Previous study suggests that Lactobacillus casei exhibits antihyperglycemic activity, however, the molecular mechanism of this has yet to be elucidated. Here, the anti-diabetic effects and underlying mechanisms of Lactobacillus casei LC89 are investigated in type 2 diabetes mellitus (T2DM) mice, which was induced by a high-fat diet (HFD) with streptozotocin (100 mg per kg BW). The results show that LC89 at a dose of 109 CFU day-1 decreases fasting blood glucose (FBG) and insulin levels by 35.12% and 28.37%, respectively, compared to the diabetes control (DC) group. Moreover, LC89 treatment improved the insulin resistance index (HOMA-IR), serum lipid profiles and inflammation cytokines.
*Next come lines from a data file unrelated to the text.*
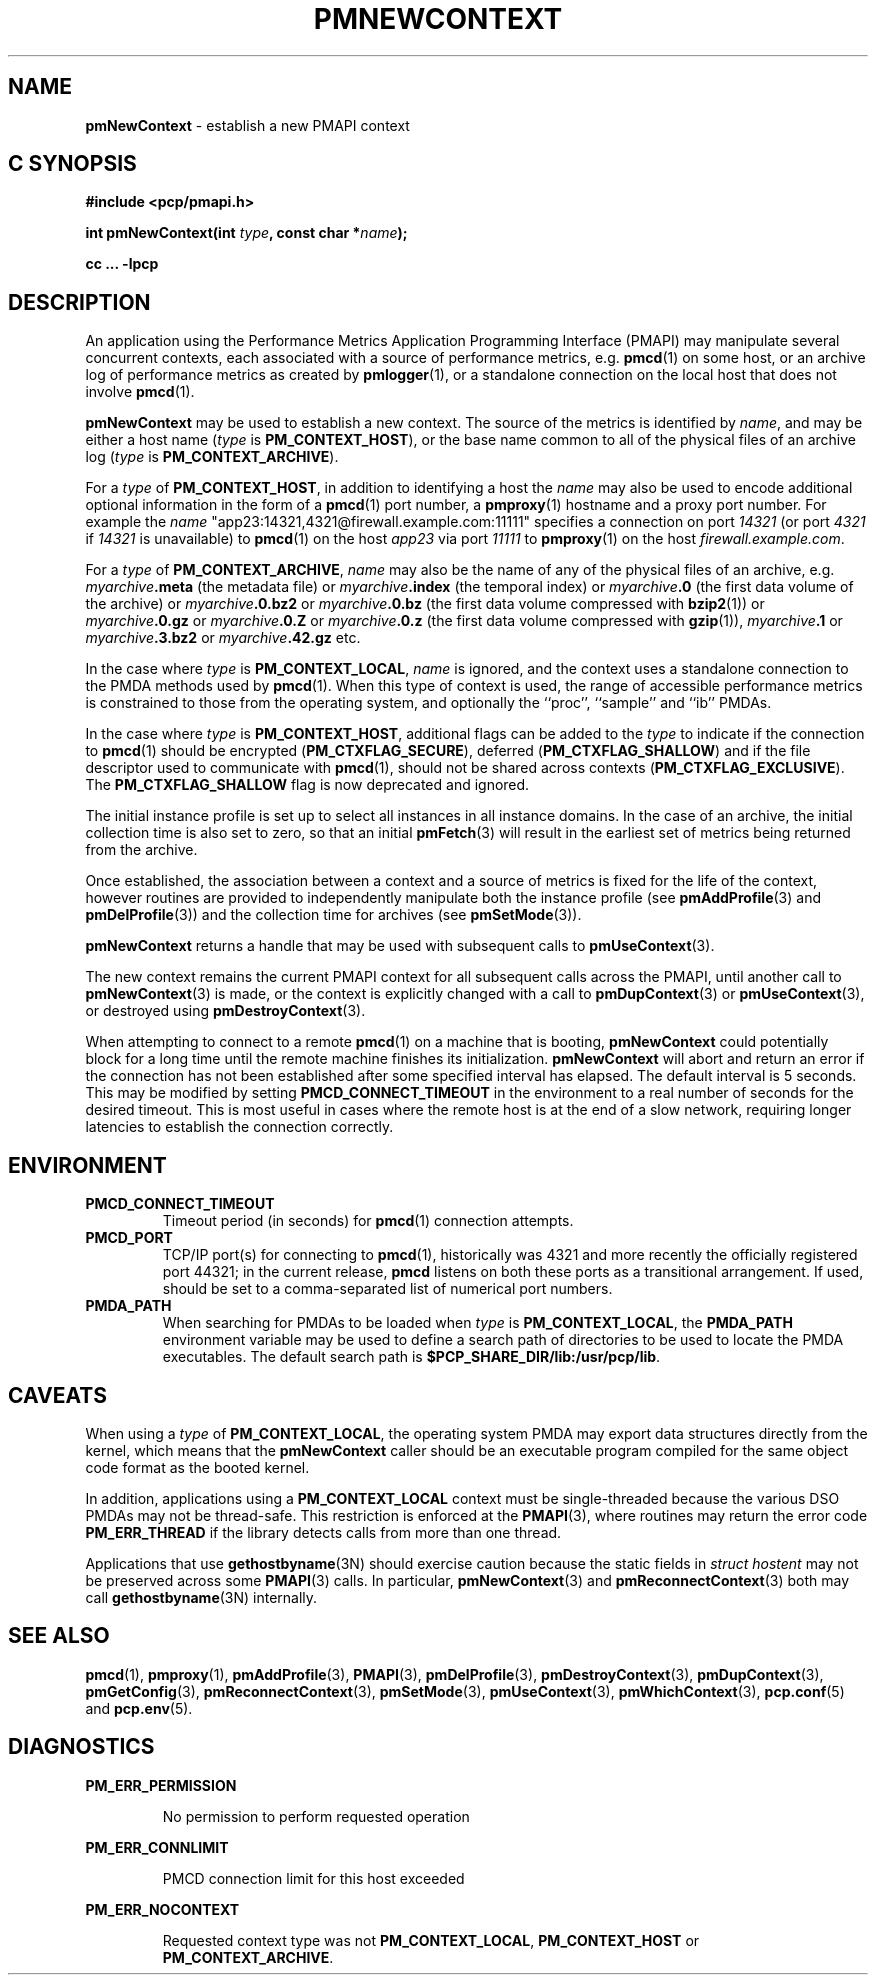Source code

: '\"macro stdmacro
.\"
.\" Copyright (c) 2000 Silicon Graphics, Inc.  All Rights Reserved.
.\" 
.\" This program is free software; you can redistribute it and/or modify it
.\" under the terms of the GNU General Public License as published by the
.\" Free Software Foundation; either version 2 of the License, or (at your
.\" option) any later version.
.\" 
.\" This program is distributed in the hope that it will be useful, but
.\" WITHOUT ANY WARRANTY; without even the implied warranty of MERCHANTABILITY
.\" or FITNESS FOR A PARTICULAR PURPOSE.  See the GNU General Public License
.\" for more details.
.\" 
.\"
.TH PMNEWCONTEXT 3 "PCP" "Performance Co-Pilot"
.SH NAME
\f3pmNewContext\f1 \- establish a new PMAPI context
.SH "C SYNOPSIS"
.ft 3
#include <pcp/pmapi.h>
.sp
int pmNewContext(int \fItype\fP, const char *\fIname\fP);
.sp
cc ... \-lpcp
.ft 1
.SH DESCRIPTION
An application using the
Performance Metrics Application Programming Interface (PMAPI)
may manipulate several concurrent contexts,
each associated with a source of performance metrics, e.g. \c
.BR pmcd (1)
on some host, or an archive log of performance metrics as created by
.BR pmlogger (1),
or a standalone connection on the local host that does not involve
.BR pmcd (1).
.PP
.BR pmNewContext
may be used to establish a new context.
The source of the metrics is identified by
.IR name ,
and may be either a host name (\c
.I type
is
.BR PM_CONTEXT_HOST ),
or the base name common to all of the physical files of an archive log (\c
.I type
is
.BR PM_CONTEXT_ARCHIVE ).
.PP
For a
.I type
of
.BR PM_CONTEXT_HOST ,
in addition to identifying a host
the
.I name
may also be used to encode additional optional information in the form of
a
.BR pmcd (1)
port number, a
.BR pmproxy (1)
hostname and a proxy port number. For example the
.I name
\&"app23:14321,4321@firewall.example.com:11111"
specifies
a connection on port
.I 14321
(or port
.I 4321
if
.I 14321
is unavailable)
to
.BR pmcd (1)
on the host
.I app23
via port
.I 11111
to
.BR pmproxy (1)
on the host
.IR firewall.example.com .
.PP
For a
.I type
of
.BR PM_CONTEXT_ARCHIVE ,
.I name
may also be the name of any of the physical files of an
archive, e.g.
.IB myarchive .meta
(the metadata file) or
.IB myarchive .index
(the temporal index) or
.IB myarchive .0
(the first data volume of the archive)
or
.IB myarchive .0.bz2
or
.IB myarchive .0.bz
(the first data volume compressed with
.BR bzip2 (1))
or
.IB myarchive .0.gz
or
.IB myarchive .0.Z
or
.IB myarchive .0.z
(the first data volume compressed with
.BR gzip (1)),
.IB myarchive .1
or
.IB myarchive .3.bz2
or
.IB myarchive .42.gz
etc.
.PP
In the case where
.I type
is
.BR PM_CONTEXT_LOCAL ,
.I name
is ignored, and the context uses a standalone connection to the
PMDA methods used by
.BR pmcd (1).
When this type of context is used, the range of accessible performance
metrics is constrained to those from the operating system, and optionally
the ``proc'', ``sample'' and ``ib'' PMDAs.
.PP
In the case where \f2type\fP is \f3PM_CONTEXT_HOST\fP, additional flags can
be added to the \f2type\fP to indicate if the connection to \f3pmcd\fP(1)
should be encrypted (\f3PM_CTXFLAG_SECURE\fP), deferred (\f3PM_CTXFLAG_SHALLOW\fP)
and if the file descriptor used to communicate with \f3pmcd\fP(1), should not be
shared across contexts (\f3PM_CTXFLAG_EXCLUSIVE\fP).
The \f3PM_CTXFLAG_SHALLOW\fP flag is now deprecated and ignored.
.PP
The initial instance
profile is set up to select all instances in all instance domains. 
In the case of an archive,
the initial collection time is also set to zero,
so that an initial
.BR pmFetch (3)
will result in the earliest set of metrics 
being returned from the archive. 
.PP
Once established, the association between a context and a source of metrics
is fixed for the life of the context, however routines are provided to
independently manipulate both the instance profile (see
.BR pmAddProfile (3)
and
.BR pmDelProfile (3))
and the collection time for archives (see
.BR pmSetMode (3)).
.PP
.B pmNewContext
returns a handle that may be used with subsequent calls to
.BR pmUseContext (3).
.PP
The new context remains the current PMAPI context for all
subsequent calls across the PMAPI,
until another call to
.BR pmNewContext (3)
is made, or the context is explicitly changed with a call to
.BR pmDupContext (3)
or
.BR pmUseContext (3),
or destroyed using
.BR pmDestroyContext (3).
.PP
When attempting to connect to a remote
.BR pmcd (1)
on a machine that is booting,
.B pmNewContext
could potentially block for a long time until the remote machine
finishes its initialization.
.B pmNewContext
will abort and return an error if the connection has not been established after
some specified interval has elapsed.  The default interval is 5
seconds.  This may be modified by setting
.B PMCD_CONNECT_TIMEOUT
in the environment to a real number of seconds for the
desired timeout.
This is most useful in cases where the remote host is at
the end of a slow network, requiring longer latencies to
establish the connection correctly.
.SH ENVIRONMENT
.TP
.B PMCD_CONNECT_TIMEOUT
Timeout period (in seconds) for
.BR pmcd (1)
connection attempts.
.TP
.B PMCD_PORT
TCP/IP port(s) for connecting to
.BR pmcd (1),
historically was 4321 and more recently the officially registered port
44321; in the current release,
.B pmcd
listens on both these ports as a transitional arrangement.  If used,
should be set to a comma-separated list of numerical port numbers.
.TP
.B PMDA_PATH
When searching for PMDAs to be loaded when
.I type
is
.BR PM_CONTEXT_LOCAL ,
the
.B PMDA_PATH
environment variable may be used to define a search path of
directories to be used to locate the PMDA executables.
The default search path is
.BR $PCP_SHARE_DIR/lib:/usr/pcp/lib .
.SH CAVEATS
When using a
.I type
of
.BR PM_CONTEXT_LOCAL ,
the operating system PMDA may export data structures directly
from the kernel, which means that the
.B pmNewContext
caller should be an
executable program compiled for the same object code format
as the booted kernel.
.P
In addition, applications using a
.B PM_CONTEXT_LOCAL
context
must be single-threaded because the various DSO PMDAs may not be
thread-safe.  This restriction is enforced at the
.BR PMAPI (3),
where routines may return the error code
.B PM_ERR_THREAD
if the library detects calls from more than one thread.
.P
Applications that use
.BR gethostbyname (3N)
should exercise caution because the static fields in
.I "struct hostent"
may not be preserved across some
.BR PMAPI (3)
calls.
In particular,
.BR pmNewContext (3)
and
.BR pmReconnectContext (3)
both may call
.BR gethostbyname (3N)
internally.
.SH SEE ALSO
.BR pmcd (1),
.BR pmproxy (1),
.BR pmAddProfile (3),
.BR PMAPI (3),
.BR pmDelProfile (3),
.BR pmDestroyContext (3),
.BR pmDupContext (3),
.BR pmGetConfig (3),
.BR pmReconnectContext (3),
.BR pmSetMode (3),
.BR pmUseContext (3),
.BR pmWhichContext (3),
.BR pcp.conf (5)
and
.BR pcp.env (5).
.SH DIAGNOSTICS
.P
.B PM_ERR_PERMISSION
.IP
No permission to perform requested operation
.P
.B PM_ERR_CONNLIMIT
.IP
PMCD connection limit for this host exceeded
.P
.B PM_ERR_NOCONTEXT
.IP
Requested context type was not 
.BR PM_CONTEXT_LOCAL , 
.B PM_CONTEXT_HOST 
or 
.BR PM_CONTEXT_ARCHIVE .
The real-time polymerase chain reaction indicated that LC89 markedly downregulates the mRNA expression of hepatic glucagon (GCG), glucagon receptor (GCGR), phosphoenolpyruvate carboxykinase (PEPCK) and glucose-6-phosphatase (G6Pase). Meanwhile, LC89 significantly decreases the abundance of Odoribacter, but increases the Alloprevotella, Bacteroides, Parabacteroides and Ruminococcus content. Therefore, LC89 plays a positive role in alleviating T2DM by regulating gut microbiota and glucagon signal pathway-related genes, and it may be a beneficial dietary supplement to regulate glucose metabolism in T2DM.